----- EXCERPTED TEXT

ReiserFS is a general-purpose, journaled computer file system designed and implemented by a team at Namesys led by Hans Reiser. ReiserFS is currently supported on Linux. Introduced in version 2.4.1 of the Linux kernel, it was the first journaling file system to be included in the standard kernel. ReiserFS is the default file system on the Elive, Xandros, Linspire, GoboLinux, Kurumin Linux[citation needed], and Yoper Linux distributions. ReiserFS was the default file system in Novell's SUSE Linux Enterprise until Novell decided to move to ext3 on October 12, 2006 for future releases. [1] Although the change was rumored to be a result of principal author Hans Reiser being charged with the murder of his wife (he was later convicted[2] ) two days earlier, SUSE stated that the timing of the announcement was coincidental and unrelated.[3]

Namesys considers ReiserFS (now occasionally referred to as Reiser3) stable and feature-complete and, with the exception of security updates and critical bug fixes, has thus ceased development on it to concentrate on its successor, Reiser4.

----------
----- DATA FOR THIS EXERCISE

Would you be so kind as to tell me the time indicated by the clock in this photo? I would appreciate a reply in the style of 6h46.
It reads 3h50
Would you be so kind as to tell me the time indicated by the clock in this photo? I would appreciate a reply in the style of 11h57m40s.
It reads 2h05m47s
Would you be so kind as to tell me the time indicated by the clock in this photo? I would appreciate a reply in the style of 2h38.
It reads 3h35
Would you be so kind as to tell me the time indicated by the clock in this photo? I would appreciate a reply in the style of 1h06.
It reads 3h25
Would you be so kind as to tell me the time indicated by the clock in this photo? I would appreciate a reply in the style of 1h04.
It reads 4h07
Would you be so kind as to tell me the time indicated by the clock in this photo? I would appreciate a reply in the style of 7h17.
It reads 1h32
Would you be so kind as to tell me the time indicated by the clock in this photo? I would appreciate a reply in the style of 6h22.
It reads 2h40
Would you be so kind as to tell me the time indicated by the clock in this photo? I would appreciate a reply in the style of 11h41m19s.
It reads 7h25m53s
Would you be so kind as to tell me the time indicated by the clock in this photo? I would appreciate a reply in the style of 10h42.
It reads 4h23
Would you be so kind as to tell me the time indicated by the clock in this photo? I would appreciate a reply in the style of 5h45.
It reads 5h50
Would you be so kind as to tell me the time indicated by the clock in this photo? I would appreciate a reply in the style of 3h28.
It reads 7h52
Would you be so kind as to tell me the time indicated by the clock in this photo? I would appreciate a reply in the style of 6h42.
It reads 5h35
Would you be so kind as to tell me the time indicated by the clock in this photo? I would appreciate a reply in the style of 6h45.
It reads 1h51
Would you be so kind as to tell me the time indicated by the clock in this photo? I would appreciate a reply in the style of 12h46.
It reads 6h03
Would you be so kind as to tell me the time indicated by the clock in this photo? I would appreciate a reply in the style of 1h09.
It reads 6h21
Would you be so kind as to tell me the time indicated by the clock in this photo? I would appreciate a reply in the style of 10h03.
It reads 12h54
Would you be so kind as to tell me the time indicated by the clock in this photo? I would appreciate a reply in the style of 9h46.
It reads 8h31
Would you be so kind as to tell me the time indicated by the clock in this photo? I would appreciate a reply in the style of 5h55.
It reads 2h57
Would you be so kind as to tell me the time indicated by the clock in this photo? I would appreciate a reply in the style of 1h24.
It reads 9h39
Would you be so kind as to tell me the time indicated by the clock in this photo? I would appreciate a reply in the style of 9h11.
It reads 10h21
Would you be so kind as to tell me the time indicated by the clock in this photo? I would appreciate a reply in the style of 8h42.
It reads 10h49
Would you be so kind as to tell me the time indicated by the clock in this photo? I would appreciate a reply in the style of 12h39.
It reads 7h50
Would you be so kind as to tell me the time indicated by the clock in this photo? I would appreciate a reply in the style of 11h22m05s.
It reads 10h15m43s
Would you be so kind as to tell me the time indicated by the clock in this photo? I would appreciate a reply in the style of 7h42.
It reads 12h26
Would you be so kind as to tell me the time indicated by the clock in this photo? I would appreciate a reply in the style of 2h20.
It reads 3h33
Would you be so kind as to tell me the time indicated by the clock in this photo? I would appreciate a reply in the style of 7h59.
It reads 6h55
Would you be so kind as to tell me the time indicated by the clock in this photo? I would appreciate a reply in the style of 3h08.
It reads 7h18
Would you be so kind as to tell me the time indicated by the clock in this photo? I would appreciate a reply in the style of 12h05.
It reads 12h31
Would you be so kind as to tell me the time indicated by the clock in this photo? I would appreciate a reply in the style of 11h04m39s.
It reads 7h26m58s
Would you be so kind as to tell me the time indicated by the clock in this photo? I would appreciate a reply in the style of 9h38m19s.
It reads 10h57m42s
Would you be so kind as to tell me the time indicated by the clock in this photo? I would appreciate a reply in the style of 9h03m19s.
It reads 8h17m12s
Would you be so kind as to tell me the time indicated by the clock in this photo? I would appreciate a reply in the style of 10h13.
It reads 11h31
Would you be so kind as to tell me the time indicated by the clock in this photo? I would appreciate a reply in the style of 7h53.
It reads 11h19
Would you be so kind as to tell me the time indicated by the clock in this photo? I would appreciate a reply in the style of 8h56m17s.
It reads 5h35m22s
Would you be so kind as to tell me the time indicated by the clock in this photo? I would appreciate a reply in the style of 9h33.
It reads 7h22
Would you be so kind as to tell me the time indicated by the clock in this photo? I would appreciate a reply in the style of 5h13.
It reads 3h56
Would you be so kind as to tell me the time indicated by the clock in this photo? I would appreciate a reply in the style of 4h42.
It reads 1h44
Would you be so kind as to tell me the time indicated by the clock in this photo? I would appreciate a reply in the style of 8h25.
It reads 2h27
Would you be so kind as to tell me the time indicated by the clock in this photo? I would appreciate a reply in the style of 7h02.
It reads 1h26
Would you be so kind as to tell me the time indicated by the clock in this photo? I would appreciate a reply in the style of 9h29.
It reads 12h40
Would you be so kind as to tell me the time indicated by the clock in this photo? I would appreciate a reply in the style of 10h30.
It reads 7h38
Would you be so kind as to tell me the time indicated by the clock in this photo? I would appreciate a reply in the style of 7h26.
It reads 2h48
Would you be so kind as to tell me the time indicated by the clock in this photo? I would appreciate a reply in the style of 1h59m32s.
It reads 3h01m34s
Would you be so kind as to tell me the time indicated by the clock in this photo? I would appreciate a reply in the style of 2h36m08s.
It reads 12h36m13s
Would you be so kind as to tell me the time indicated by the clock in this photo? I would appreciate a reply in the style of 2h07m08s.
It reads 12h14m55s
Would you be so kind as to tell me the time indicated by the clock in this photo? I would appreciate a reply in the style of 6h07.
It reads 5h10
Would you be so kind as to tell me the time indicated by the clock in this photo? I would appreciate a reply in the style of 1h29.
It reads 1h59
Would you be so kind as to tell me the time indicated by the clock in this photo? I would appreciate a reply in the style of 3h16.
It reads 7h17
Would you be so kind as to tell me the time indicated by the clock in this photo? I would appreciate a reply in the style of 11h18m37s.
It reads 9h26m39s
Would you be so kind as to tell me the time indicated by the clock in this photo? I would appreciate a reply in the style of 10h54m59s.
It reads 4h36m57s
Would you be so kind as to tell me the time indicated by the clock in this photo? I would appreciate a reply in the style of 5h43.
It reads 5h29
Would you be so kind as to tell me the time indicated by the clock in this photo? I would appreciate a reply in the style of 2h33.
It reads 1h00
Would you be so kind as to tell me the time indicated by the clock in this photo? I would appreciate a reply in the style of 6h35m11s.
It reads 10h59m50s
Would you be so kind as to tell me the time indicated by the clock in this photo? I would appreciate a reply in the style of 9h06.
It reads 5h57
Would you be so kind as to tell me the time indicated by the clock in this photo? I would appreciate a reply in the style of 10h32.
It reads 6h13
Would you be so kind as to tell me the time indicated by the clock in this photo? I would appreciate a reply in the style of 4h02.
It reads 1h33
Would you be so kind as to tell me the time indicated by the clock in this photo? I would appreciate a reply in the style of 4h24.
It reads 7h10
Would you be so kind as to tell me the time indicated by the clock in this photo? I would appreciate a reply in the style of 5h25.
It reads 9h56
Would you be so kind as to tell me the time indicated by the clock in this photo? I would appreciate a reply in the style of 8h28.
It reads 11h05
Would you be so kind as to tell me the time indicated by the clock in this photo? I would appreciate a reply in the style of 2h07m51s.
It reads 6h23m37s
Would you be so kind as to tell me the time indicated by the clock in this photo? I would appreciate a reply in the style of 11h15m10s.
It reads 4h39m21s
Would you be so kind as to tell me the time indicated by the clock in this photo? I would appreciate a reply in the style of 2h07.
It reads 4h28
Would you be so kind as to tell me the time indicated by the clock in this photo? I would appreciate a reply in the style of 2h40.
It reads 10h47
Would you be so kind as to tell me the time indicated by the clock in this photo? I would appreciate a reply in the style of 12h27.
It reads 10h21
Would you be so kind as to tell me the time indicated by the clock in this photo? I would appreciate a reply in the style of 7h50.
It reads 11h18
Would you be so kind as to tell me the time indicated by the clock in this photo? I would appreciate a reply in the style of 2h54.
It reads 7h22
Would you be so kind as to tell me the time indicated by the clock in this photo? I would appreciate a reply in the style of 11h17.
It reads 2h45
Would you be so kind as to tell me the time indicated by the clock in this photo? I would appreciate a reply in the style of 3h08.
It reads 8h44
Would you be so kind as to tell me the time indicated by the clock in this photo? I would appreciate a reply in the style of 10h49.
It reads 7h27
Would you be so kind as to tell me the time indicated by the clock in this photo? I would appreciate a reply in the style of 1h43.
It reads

----------

=== REQUIRED ACTIONS ===
A – According to the ReiserFS text, in which version of the Linux kernel was ReiserFS introduced?
B – Switch "clock" to "timepiece" in the entries from the line containing "style of 3h28." down to the line containing "It reads 12h54", leaving everything else unchanged. Return only those lines.
The entries are unrelated to the ReiserFS text.

=== TASK RESPONSES ===
A – Version 2.4.1

B –
Would you be so kind as to tell me the time indicated by the timepiece in this photo? I would appreciate a reply in the style of 3h28.
It reads 7h52
Would you be so kind as to tell me the time indicated by the timepiece in this photo? I would appreciate a reply in the style of 6h42.
It reads 5h35
Would you be so kind as to tell me the time indicated by the timepiece in this photo? I would appreciate a reply in the style of 6h45.
It reads 1h51
Would you be so kind as to tell me the time indicated by the timepiece in this photo? I would appreciate a reply in the style of 12h46.
It reads 6h03
Would you be so kind as to tell me the time indicated by the timepiece in this photo? I would appreciate a reply in the style of 1h09.
It reads 6h21
Would you be so kind as to tell me the time indicated by the timepiece in this photo? I would appreciate a reply in the style of 10h03.
It reads 12h54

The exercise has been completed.